- Entries provided -
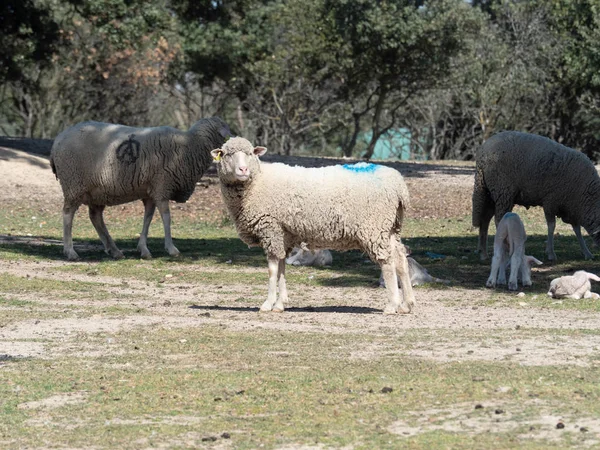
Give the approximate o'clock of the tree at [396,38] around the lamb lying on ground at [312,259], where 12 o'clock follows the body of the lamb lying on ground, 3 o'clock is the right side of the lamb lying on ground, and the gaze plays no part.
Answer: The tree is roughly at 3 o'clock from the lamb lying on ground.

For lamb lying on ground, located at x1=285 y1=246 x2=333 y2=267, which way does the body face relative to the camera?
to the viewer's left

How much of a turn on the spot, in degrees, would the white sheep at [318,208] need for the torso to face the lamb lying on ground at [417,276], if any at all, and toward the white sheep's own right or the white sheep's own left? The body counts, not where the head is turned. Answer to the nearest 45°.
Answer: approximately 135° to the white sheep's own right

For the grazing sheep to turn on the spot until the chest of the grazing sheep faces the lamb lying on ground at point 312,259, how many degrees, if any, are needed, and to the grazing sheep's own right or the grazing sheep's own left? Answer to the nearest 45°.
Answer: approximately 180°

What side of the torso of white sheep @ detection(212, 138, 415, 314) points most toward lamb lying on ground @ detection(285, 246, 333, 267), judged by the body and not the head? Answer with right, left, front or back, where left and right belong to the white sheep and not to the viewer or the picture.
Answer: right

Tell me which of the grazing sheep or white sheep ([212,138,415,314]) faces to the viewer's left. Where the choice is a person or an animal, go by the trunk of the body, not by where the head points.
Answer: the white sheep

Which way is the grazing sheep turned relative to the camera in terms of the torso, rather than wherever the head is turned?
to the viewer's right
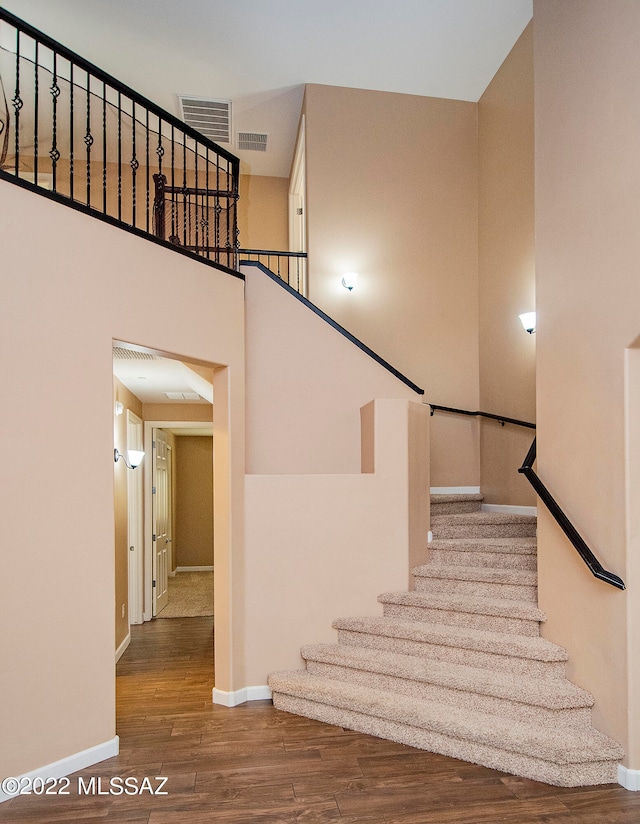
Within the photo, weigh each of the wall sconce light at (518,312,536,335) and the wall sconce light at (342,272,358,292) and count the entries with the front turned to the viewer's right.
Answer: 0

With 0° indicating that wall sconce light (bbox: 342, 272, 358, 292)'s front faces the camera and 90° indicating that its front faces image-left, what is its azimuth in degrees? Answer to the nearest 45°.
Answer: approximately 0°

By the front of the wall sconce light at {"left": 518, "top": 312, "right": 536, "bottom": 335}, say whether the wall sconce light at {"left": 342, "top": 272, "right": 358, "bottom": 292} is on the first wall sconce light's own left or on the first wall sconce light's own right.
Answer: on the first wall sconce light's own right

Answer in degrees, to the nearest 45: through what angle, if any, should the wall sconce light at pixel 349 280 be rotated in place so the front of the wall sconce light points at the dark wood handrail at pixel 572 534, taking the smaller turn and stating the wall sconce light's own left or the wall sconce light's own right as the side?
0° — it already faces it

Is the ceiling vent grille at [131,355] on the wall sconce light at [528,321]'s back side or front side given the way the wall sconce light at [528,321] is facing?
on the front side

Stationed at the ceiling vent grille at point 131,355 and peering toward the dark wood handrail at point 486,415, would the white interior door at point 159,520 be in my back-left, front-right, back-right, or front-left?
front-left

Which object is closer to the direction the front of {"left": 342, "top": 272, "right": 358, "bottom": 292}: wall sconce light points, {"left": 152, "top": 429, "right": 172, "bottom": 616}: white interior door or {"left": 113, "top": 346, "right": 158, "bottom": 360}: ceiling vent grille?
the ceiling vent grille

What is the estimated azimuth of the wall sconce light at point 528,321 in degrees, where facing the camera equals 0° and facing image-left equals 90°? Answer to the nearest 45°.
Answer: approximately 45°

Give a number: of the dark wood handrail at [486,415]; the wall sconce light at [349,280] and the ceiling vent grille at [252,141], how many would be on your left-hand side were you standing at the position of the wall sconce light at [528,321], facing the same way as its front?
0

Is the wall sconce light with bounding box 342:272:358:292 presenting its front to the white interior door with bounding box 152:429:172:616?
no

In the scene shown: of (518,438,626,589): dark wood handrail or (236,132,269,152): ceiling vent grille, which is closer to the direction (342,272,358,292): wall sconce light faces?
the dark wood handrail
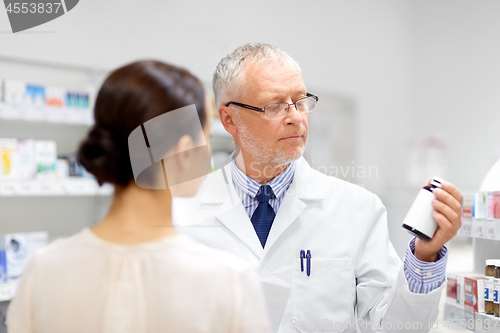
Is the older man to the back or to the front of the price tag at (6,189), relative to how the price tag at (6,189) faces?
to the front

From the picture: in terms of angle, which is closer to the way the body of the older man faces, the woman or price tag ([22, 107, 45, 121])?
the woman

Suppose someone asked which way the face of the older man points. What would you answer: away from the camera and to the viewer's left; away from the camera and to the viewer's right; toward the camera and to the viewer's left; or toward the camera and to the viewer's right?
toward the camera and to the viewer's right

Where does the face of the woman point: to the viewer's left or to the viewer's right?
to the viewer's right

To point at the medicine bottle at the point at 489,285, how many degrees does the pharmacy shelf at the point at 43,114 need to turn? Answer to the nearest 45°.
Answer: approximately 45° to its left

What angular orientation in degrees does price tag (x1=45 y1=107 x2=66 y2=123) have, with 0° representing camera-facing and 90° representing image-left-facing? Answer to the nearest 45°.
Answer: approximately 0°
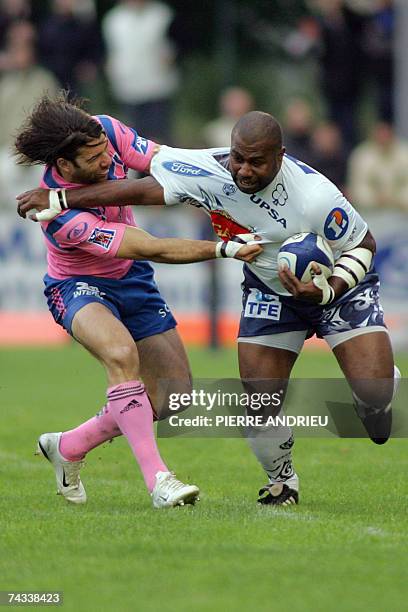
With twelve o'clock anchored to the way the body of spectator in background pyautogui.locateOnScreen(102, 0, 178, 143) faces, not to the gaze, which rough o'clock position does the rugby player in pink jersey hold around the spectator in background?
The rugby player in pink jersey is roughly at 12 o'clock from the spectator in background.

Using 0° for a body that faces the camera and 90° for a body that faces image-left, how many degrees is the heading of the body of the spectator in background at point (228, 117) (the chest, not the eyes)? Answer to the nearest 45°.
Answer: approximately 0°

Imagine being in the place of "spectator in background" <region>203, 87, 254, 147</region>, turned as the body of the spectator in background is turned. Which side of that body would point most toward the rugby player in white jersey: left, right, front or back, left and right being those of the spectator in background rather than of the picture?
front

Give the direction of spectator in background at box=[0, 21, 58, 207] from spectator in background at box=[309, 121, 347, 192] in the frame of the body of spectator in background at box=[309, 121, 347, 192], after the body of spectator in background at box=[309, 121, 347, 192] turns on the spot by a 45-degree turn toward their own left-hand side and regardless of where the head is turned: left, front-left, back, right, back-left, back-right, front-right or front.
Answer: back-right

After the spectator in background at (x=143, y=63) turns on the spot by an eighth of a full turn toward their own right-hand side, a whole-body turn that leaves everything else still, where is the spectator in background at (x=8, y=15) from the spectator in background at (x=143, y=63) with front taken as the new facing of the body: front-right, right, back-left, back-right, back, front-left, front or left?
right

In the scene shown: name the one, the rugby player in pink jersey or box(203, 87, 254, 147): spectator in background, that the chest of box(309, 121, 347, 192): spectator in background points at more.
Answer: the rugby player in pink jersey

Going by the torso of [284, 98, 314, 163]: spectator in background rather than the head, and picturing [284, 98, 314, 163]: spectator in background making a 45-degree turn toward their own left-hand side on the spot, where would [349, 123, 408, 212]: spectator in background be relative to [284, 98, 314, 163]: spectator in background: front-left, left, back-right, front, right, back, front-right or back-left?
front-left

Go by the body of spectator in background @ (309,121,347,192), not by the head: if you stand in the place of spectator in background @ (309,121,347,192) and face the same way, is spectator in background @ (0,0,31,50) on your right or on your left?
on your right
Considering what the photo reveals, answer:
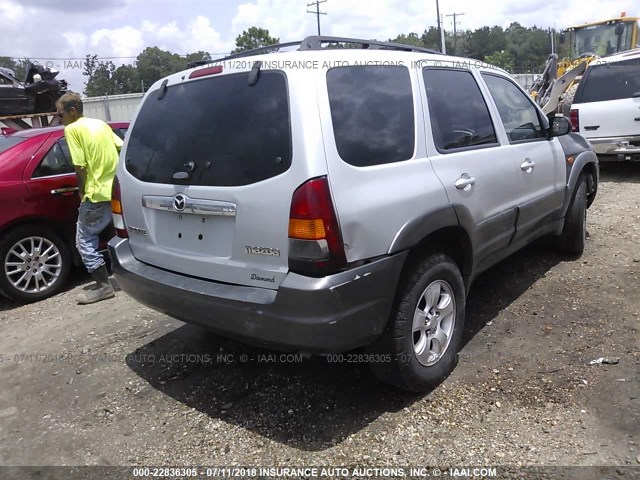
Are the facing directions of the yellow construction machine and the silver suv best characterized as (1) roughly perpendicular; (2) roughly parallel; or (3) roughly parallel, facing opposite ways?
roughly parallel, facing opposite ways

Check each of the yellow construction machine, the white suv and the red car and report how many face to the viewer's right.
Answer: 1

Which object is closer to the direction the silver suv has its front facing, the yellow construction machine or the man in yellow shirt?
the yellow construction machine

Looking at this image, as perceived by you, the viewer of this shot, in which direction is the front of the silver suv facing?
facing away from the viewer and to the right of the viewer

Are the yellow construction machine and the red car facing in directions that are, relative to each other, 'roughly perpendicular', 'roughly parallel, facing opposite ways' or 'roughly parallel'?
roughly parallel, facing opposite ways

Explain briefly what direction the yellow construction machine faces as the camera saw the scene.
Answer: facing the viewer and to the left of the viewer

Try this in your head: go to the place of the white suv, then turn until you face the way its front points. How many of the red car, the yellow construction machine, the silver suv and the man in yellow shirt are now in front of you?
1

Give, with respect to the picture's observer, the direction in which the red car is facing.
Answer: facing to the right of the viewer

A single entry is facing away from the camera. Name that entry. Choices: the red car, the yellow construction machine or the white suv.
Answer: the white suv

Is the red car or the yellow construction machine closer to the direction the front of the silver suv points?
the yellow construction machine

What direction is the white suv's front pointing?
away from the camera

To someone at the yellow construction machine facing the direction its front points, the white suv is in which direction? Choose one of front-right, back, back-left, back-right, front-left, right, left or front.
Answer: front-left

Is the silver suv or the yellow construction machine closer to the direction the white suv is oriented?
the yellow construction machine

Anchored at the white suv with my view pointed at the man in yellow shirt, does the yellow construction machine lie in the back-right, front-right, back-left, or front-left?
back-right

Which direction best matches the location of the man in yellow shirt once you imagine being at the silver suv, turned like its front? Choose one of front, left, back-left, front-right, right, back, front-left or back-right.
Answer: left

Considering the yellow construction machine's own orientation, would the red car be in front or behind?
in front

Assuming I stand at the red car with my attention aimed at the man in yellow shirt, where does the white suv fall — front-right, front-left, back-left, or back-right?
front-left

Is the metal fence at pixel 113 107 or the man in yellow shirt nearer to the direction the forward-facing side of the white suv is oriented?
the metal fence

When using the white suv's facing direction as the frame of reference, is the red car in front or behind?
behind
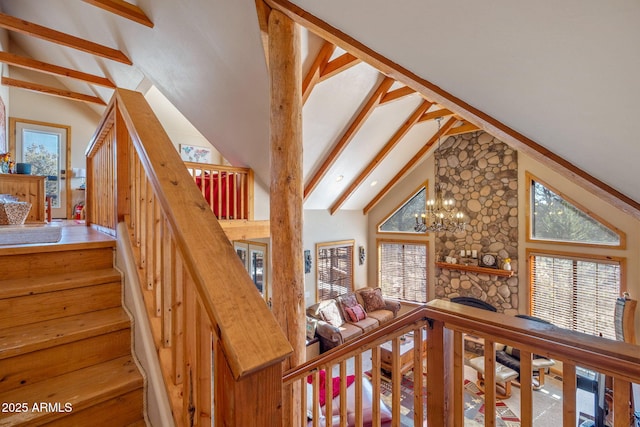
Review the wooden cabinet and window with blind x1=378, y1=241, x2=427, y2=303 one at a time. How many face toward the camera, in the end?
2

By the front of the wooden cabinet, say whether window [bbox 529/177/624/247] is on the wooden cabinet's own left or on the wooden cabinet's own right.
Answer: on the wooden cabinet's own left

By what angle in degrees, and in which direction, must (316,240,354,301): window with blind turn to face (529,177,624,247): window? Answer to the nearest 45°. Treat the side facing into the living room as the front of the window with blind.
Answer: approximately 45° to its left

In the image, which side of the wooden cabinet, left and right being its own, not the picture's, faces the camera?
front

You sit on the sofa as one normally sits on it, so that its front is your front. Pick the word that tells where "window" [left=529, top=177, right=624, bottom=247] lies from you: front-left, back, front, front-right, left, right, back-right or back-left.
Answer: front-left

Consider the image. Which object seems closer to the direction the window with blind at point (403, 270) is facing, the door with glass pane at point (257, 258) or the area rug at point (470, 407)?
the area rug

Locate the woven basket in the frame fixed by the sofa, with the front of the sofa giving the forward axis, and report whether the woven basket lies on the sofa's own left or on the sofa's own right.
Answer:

- What to work on -
Copy out the entries from the line with "For lamb lying" to the line with "Answer: approximately 180°", both included, reproducing each line without any change.

- Exercise response -
For lamb lying on ground, located at x1=285 y1=246 x2=333 y2=267, which way does the body face relative to the camera?
to the viewer's left

How much of a turn on the spot, in degrees, would the white sheep at [318,208] need for the torso to face the lamb lying on ground at [417,276], if any at all, and toward the white sheep's own right or the white sheep's own left? The body counts, not where the head is turned. Answer to the nearest 45°.
Answer: approximately 135° to the white sheep's own right

For the grazing sheep to turn on the spot until the chest of the grazing sheep faces the lamb lying on ground at point 312,259, how many degrees, if any, are needed, and to the grazing sheep's own right or the grazing sheep's own left? Answer to the nearest 45°.
Answer: approximately 180°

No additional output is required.